De nuevo las concomitancias con Proust y esa manera diferente de entender la vida, alternativa al ruido ambiental, la saturación de mensajes informativos y publicitarios, la alta velocidad y, sobre todo, el embotamiento de los sentidos. El tedio, la cachaza, la pereza, la flema y el mundo de las sensaciones convertido en caleidoscopio existencial. «Y aquel animalito le acariciaba, le daba calor, y Swann sentía una especie de lánguida dejadez, y se rendía a un leve estremecimiento que le crispaba el cuello y la nariz, cosa nueva en él, mientras iba poniéndose en el ojal el ramito de ancolias».

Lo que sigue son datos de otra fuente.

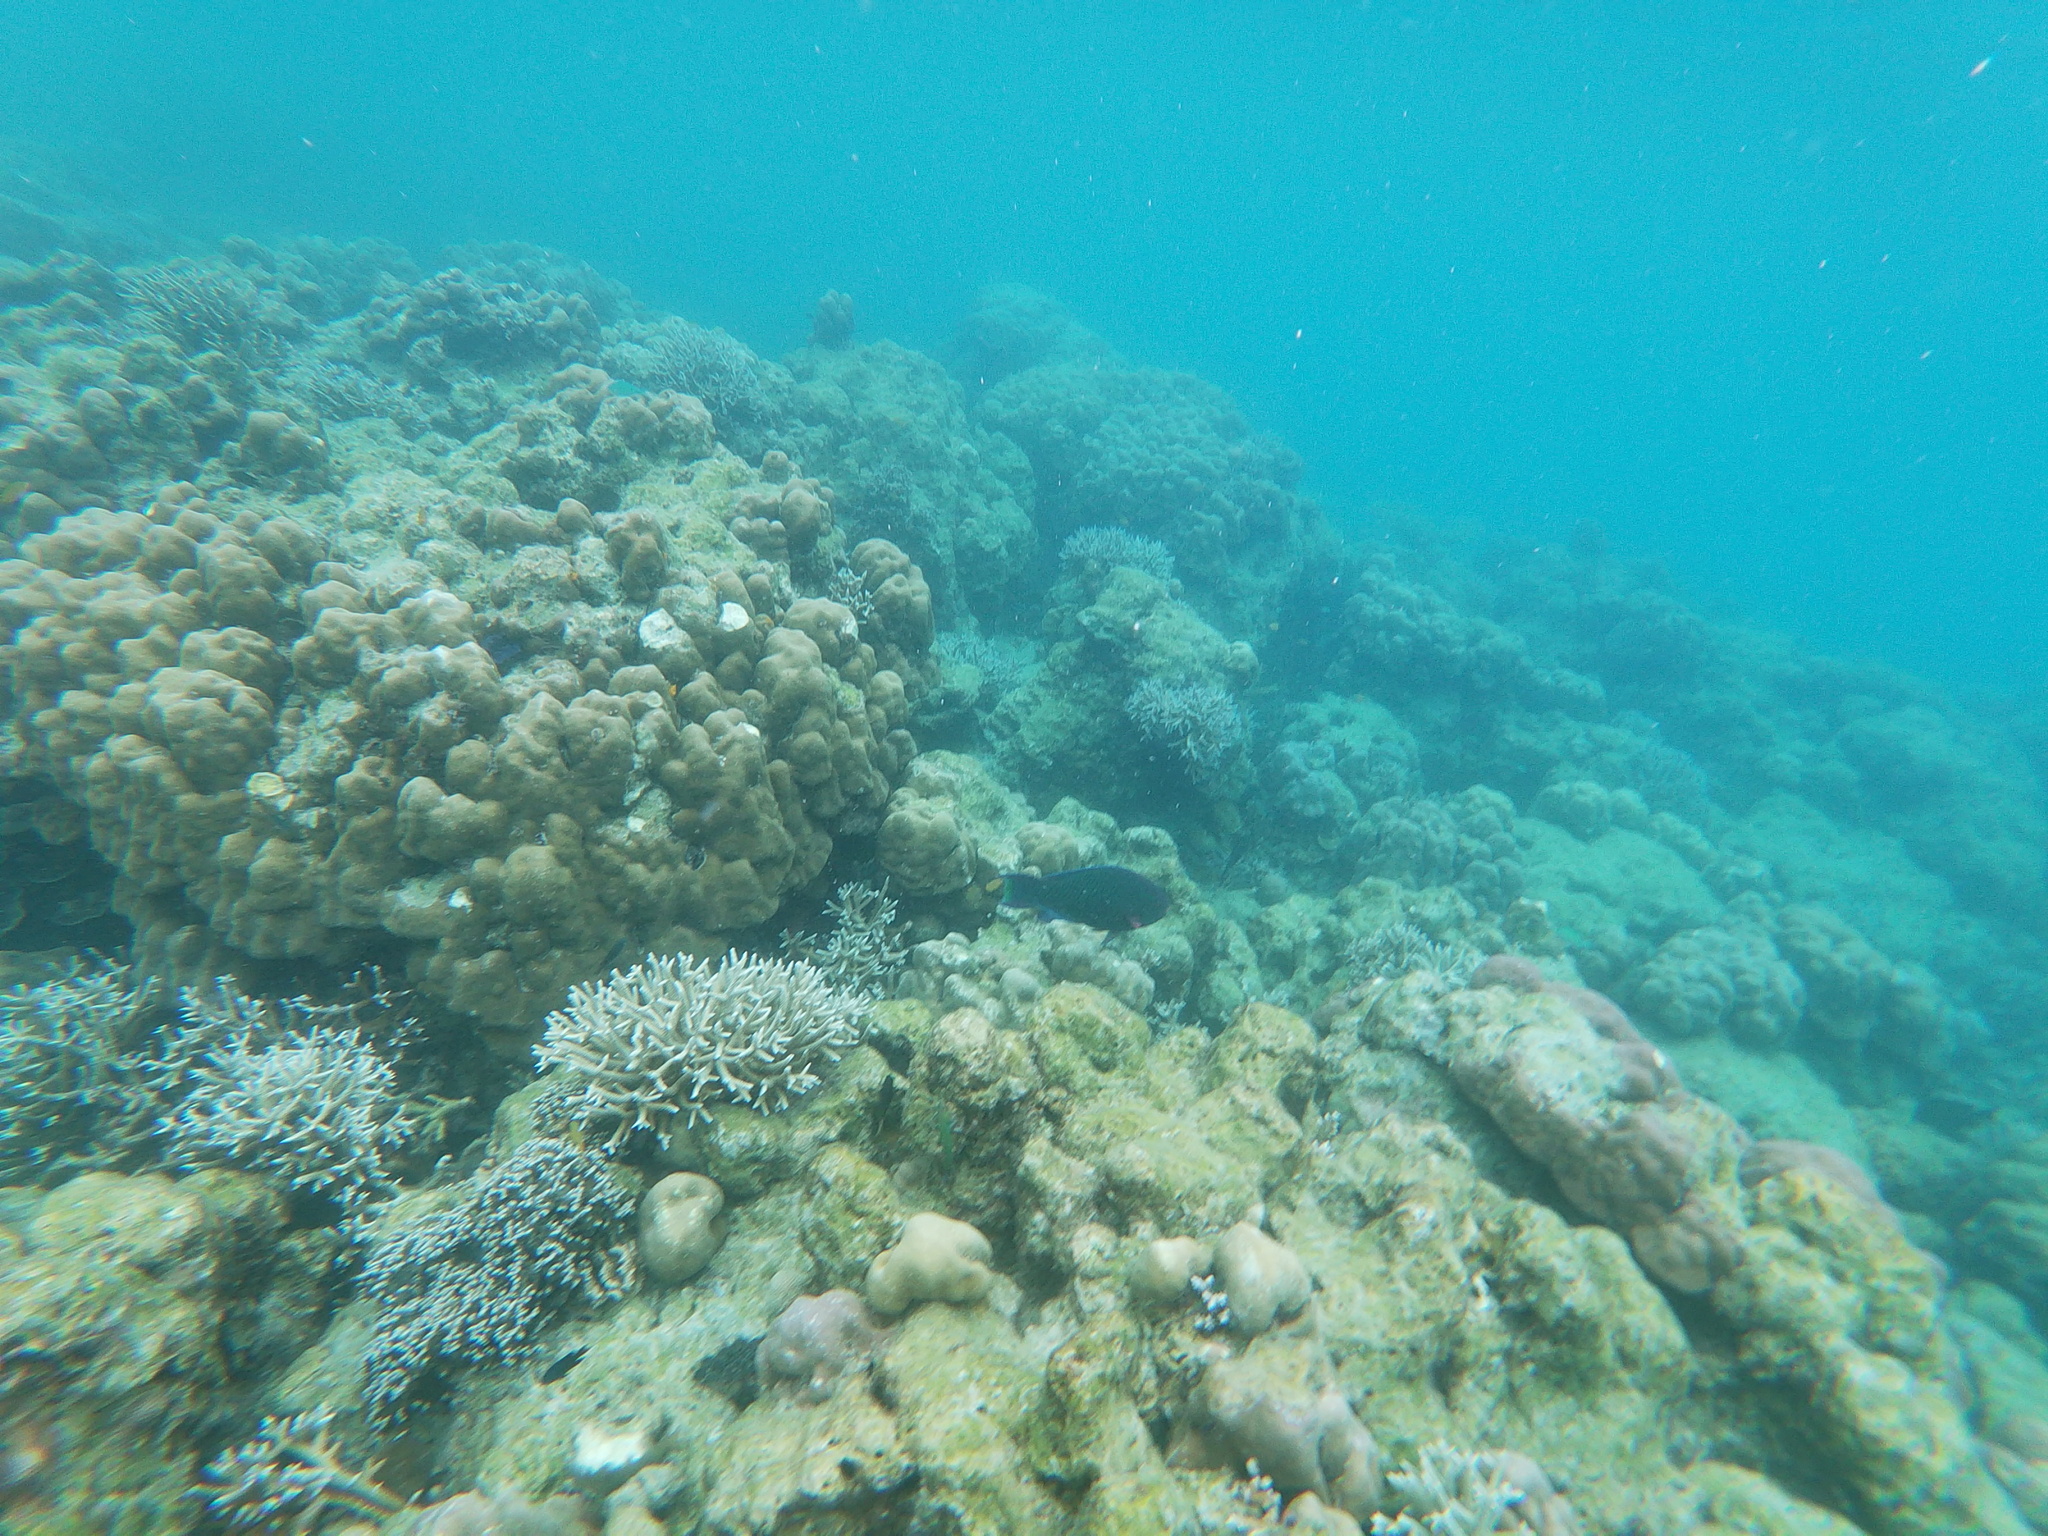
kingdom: Animalia
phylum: Chordata
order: Perciformes
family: Scaridae
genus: Scarus
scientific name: Scarus niger
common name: Dusky parrotfish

Algunas de las claves con las que descifrar esta lograda película experimental aparecen casi al final, por contraste. En la oficina del hotel se extrañan de la partida del protagonista, que sólo ha permanecido un día alojado. Unas vacaciones de verano de sólo tres horas, en las que Juan de dios se ha recreado en todas las sensaciones de la piel. El cuerpo es un instrumento de metal en el que descubre músicas y ritmos. «Si alguien ha logrado entender el sentido y misión de una nube éste es Juan de dios», comenta el narrador. Al frotarse los párpados el mundo se duplica, puede también admirarse por las mil delicias del vértigo. Hasta una simple hamaca se divide en dos meridianos, uno de olor cálido y tropical, y otro con aroma a granero y paja. Además, cuando la memoria intenta retener alguna de las fragancias, aparece otra nueva. Pero termina la lección de tedio en el hotel y el protagonista retorna al asfalto de Barcelona, con sus miles de luces y bocinas, con su tránsito y su fiebre. «Ya no siente la fatiga desde que sabe que no puede conocer el descanso…».